Parole che dovrebbero diventare un punto di riferimento per chi gestisce la cosa pubblica ancor più oggi a fronte dei cambiamenti climatici in atto. I corsi d’acqua vanno preservati per il loro valore intrinseco e per l’importanza che hanno per la collettività, ma vanno anche rispettati per evitare che possano, come è spesso accaduto in Italia e come ancora più spesso accadrà in futuro, arrecare danni e lutti.
“Quelli che ci ostiniamo a definire disastri ambientali – sottolineano WWF, Confcommercio, Confesercenti e CNA – sono in realtà disastri determinati dall’uomo, che non sarebbero mai accaduti se non avessimo costruito lungo un fronte di valanga o in aree abitualmente allagate da un fiume, magari illudendoci che un manufatto possa fermarne la forza in caso di una imponente piena”.
Rispettare il fiume e tutelare gli interessi della collettività, impedendo di costruire dove non si deve e cominciando a delocalizzare il mal costruito.

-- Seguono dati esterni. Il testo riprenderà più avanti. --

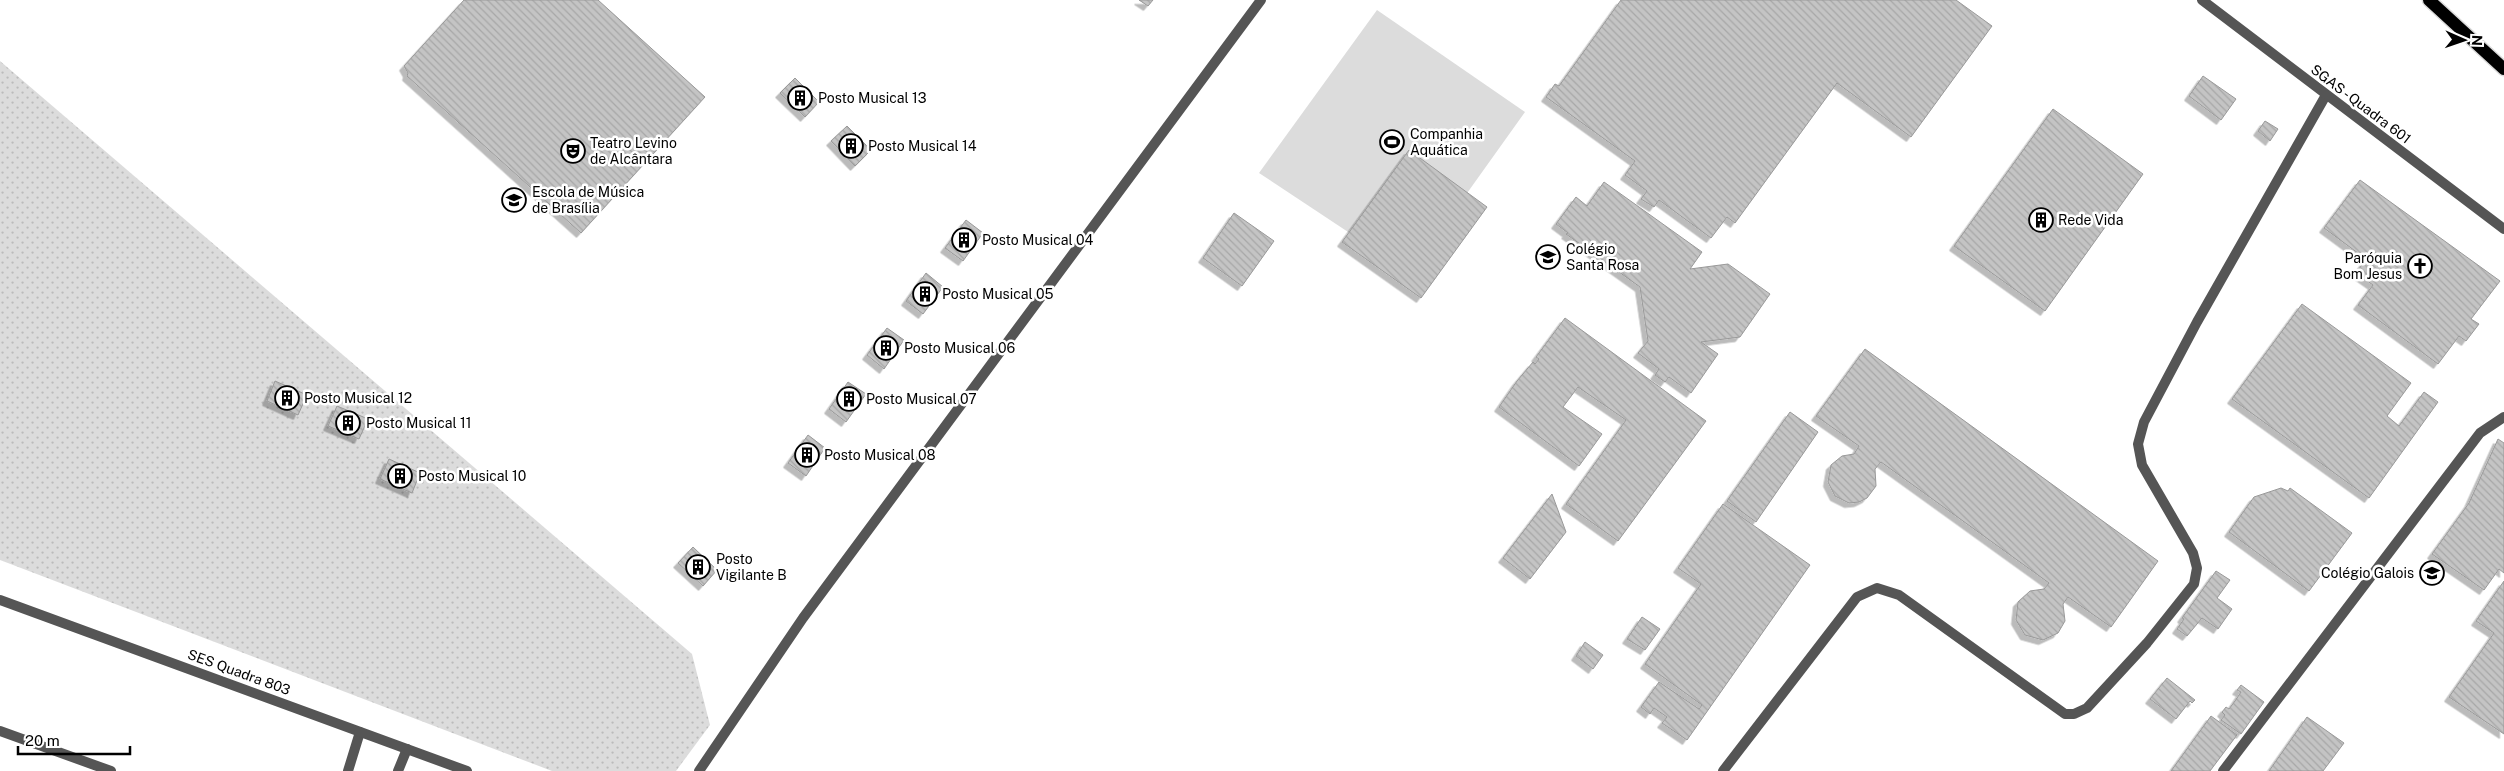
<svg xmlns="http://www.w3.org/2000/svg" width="2504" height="771" viewBox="0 0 2504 771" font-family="'Public Sans',sans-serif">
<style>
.grass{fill:url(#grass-dots)}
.pitch{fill:#dcdcdc}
.building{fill:url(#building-back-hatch);stroke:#999;filter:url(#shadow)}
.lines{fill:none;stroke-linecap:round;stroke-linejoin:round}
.primary-casing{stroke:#dbdbdb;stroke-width:15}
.service{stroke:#555;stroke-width:10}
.tertiary{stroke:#555;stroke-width:10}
.primary{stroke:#000;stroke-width:12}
.labels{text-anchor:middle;stroke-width:5;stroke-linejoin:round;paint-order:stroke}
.poi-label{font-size:14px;fill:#000;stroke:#fff;text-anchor:start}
.street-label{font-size:14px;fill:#000;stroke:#fff}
</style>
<defs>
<pattern id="grass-dots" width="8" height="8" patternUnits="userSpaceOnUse" patternTransform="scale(1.25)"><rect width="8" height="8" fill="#dcdcdc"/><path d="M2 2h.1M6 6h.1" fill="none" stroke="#bbb" stroke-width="1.8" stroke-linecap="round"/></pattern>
<pattern id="building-back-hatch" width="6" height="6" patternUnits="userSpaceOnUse" patternTransform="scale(1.25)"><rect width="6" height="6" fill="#c4c4c4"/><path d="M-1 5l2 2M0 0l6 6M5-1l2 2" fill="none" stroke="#a7a7a7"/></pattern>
<filter id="shadow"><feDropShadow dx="-4.5" dy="4.5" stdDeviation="0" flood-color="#0004"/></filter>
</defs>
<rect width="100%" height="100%" fill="#fff"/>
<!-- grass -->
<path class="grass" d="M0 61 692 654 710 725 676 771H552L0 560Z"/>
<!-- pitch -->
<path class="pitch" d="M1377 10 1525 112 1410 273 1259 173Z"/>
<!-- building -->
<path class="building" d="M464 0H598L705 97 581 233 407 76 408 73 404 66Z
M1139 0H1153L1148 6Z
M1621 0H1956L1992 26 1911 137 1837 83 1735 223 1727 217 1711 238 1659 200 1654 207 1641 199 1647 191 1625 175 1635 161 1546 97 1555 84 1559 86Z
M2203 76 2236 99 2221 120 2189 96Z
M795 78 819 102 805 117 780 93Z
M2053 109 2143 174 2045 311 1954 246Z
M2265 121 2278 129 2270 141 2258 131Z
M847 126 871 150 855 166 831 141Z
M1409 150 1487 207 1421 298 1342 242Z
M2360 180 2500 281 2471 319 2479 324 2466 341 2459 336 2438 364 2358 305 2373 285 2356 273 2366 259 2324 228Z
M1604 182 1702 252 1690 269 1728 264 1770 294 1740 337 1701 342 1718 354 1691 393 1669 377 1665 382 1655 375 1659 369 1638 353 1648 341 1640 287 1566 234 1568 233 1556 224 1576 197 1587 206Z
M1234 213 1274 241 1242 286 1203 258Z
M966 220 983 233 963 261 945 248Z
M926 273 943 287 923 314 906 301Z
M2302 304 2411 383 2387 416 2399 426 2424 392 2438 402 2369 498 2232 399Z
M1565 318 1706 421 1618 541 1566 504 1626 420 1578 387 1563 407 1602 434 1579 466 1499 407 1517 381 1533 362 1535 364 1539 359 1536 357Z
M887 328 904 340 884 369 867 355Z
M1865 349 2158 561 2111 627 2068 597 2063 604 2065 621 2058 633 2043 640 2025 635 2016 620 2018 602 2030 591 2044 589 2049 583 1881 462 1875 469 1876 486 1867 498 1859 502 1849 503 1835 496 1828 482 1831 465 1842 456 1854 454 1859 446 1816 416Z
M275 381 307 395 298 415 267 401Z
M848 382 866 394 846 422 829 409Z
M337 406 368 419 359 439 328 426Z
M1790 412 1818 432 1756 522 1727 501Z
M808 435 825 448 806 476 788 463Z
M2498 439 2504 443V573L2499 569 2484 590 2432 554 2469 503Z
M389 459 420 473 412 493 380 479Z
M2281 488 2288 491 2290 488 2352 533 2309 591 2229 532 2254 497Z
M1552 494 1566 532 1530 579 1503 558Z
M1723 504 1810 565 1687 740 1662 723 1667 717 1654 708 1650 714 1641 707 1659 682 1699 709 1702 705 1645 664 1701 584 1678 568Z
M693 547 717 570 703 586 678 563Z
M2216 571 2230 580 2217 598 2232 609 2218 629 2202 618 2187 636 2177 629 2184 619 2182 618Z
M2504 581V734L2449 697 2494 633 2476 621Z
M1642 617 1660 629 1645 650 1627 639Z
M1585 642 1603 655 1593 669 1576 656Z
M2167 678 2195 700 2192 703 2190 701 2176 719 2150 699Z
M2241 685 2264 702 2241 734 2221 720 2225 715 2222 712 2226 707 2229 709 2235 701 2241 692 2237 690Z
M2211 716 2237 735 2210 771H2171Z
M2307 717 2344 743 2323 771H2269Z"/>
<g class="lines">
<!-- primary casing -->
<g class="primary-casing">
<path id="primary" d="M2429 0 2504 69"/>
</g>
<!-- service -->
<path class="service" d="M0 731 111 771
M348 771 360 732
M398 771 407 749
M1723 771 1857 597 1877 588 1899 595 2065 714H2074L2087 708 2147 643 2194 584 2197 568 2193 553 2142 465 2138 444 2144 422 2197 322 2326 95
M2223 771 2480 433 2504 417"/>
<!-- tertiary -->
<path class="tertiary" d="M2202 0 2504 229
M0 600 467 771
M699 771 803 618 1261 0"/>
<!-- primary -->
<use href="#primary" class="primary"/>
</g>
<!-- icons -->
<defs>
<g id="building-ring" transform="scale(1.25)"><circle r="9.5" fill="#fff" stroke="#000" stroke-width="1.5"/><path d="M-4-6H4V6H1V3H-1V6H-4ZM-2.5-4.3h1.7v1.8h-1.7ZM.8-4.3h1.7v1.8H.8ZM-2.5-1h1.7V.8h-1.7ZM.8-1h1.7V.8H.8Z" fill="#000"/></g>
<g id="stadium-ring" transform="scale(1.25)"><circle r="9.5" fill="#fff" stroke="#000" stroke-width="1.5"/><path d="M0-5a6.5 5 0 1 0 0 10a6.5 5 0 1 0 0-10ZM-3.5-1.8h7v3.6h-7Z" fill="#000"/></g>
<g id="theatre-ring" transform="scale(1.25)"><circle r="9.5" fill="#fff" stroke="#000" stroke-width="1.5"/><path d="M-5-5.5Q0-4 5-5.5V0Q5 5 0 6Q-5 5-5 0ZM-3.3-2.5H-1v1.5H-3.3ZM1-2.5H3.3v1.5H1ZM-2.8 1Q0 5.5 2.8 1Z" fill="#000"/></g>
<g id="university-ring" transform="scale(1.25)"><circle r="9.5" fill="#fff" stroke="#000" stroke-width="1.5"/><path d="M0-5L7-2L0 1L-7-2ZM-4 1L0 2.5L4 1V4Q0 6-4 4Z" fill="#000"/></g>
<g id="school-ring" transform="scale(1.25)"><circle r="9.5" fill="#fff" stroke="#000" stroke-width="1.5"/><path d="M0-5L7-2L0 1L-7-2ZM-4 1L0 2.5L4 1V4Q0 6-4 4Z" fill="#000"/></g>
<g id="church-ring" transform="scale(1.25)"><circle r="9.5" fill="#fff" stroke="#000" stroke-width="1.5"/><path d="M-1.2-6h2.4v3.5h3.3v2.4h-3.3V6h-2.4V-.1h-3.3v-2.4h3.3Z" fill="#000"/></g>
</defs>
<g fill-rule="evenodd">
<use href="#building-ring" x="800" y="98"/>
<use href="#stadium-ring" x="1392" y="142"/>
<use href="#building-ring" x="851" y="146"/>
<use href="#theatre-ring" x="573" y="151"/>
<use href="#university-ring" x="514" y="200"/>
<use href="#building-ring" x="2041" y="220"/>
<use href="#building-ring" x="964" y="240"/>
<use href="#school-ring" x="1548" y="257"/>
<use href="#church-ring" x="2420" y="266"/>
<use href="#building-ring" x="925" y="294"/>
<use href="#building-ring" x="886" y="348"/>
<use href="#building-ring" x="287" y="398"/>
<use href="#building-ring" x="849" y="399"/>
<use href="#building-ring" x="348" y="423"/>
<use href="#building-ring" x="807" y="455"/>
<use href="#building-ring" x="400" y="476"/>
<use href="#building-ring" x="698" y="567"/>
<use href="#school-ring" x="2432" y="573"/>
</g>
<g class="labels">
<!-- poi labels -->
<g class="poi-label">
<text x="818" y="103">Posto Musical 13</text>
<text x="1410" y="139">Companhia<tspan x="1410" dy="16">Aquática</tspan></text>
<text x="590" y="148">Teatro Levino<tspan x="590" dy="16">de Alcântara</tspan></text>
<text x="868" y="151">Posto Musical 14</text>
<text x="532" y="197">Escola de Música<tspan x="532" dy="16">de Brasília</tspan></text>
<text x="2058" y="225">Rede Vida</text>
<text x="982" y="245">Posto Musical 04</text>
<text x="1566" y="254">Colégio<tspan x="1566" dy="16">Santa Rosa</tspan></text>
<text x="2402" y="263" text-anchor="end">Paróquia<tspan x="2402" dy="16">Bom Jesus</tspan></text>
<text x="942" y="299">Posto Musical 05</text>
<text x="904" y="353">Posto Musical 06</text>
<text x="304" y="403">Posto Musical 12</text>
<text x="866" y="404">Posto Musical 07</text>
<text x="366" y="428">Posto Musical 11</text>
<text x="824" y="460">Posto Musical 08</text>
<text x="418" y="481">Posto Musical 10</text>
<text x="716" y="564">Posto<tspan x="716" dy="16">Vigilante B</tspan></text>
<text x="2414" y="578" text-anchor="end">Colégio Galois</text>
</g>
<!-- street labels -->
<g class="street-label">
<text transform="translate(2361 104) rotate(37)" y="5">SGAS - Quadra 601</text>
<text transform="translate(239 672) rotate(20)" y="5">SES Quadra 803</text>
</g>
</g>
<!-- north arrow -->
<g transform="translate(2464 40) rotate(92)" stroke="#ffffff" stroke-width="4" paint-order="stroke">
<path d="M0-4L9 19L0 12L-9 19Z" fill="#000000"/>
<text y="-8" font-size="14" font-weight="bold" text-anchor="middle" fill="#000000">N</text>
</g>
<!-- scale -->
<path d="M18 746v8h112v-8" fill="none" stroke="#000000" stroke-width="2.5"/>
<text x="25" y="746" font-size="15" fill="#000000" stroke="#ffffff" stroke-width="4" paint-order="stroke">20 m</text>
</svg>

“Il Centro commerciale Megalò, quello già esistente, con le sue opere di difesa idraulica, ha creato aumento del rischio altrove, come dimostrano diversi documenti ufficiali, a monte e a valle. La soluzione logica sarebbe stata quella di delocalizzare. Invece si insiste, e si continuano a spendere soldi pubblici (cioè di tutti noi) in opere faraoniche come le casse di espansione che dovrebbero (il condizionale è d’obbligo) ridurre il rischio che altri hanno aumentato. Sembra una follia ma è quello che realmente sta accadendo nell’indifferenza di una classe politica che, a dispetto delle tragedie che hanno purtroppo costellato la storia recente anche d’Abruzzo, continua a far finta di non sapere che le emergenze hanno costi anche economici enormemente maggiori della prevenzione e che non è riuscita a varare una legge che impedisca una volta e per sempre qualsiasi costruzione in zone soggette a frane o ad allagamenti. Una legge che servirebbe certamente a tutelare il territorio regionale e probabilmente, in prospettiva, a salvare vite umane.”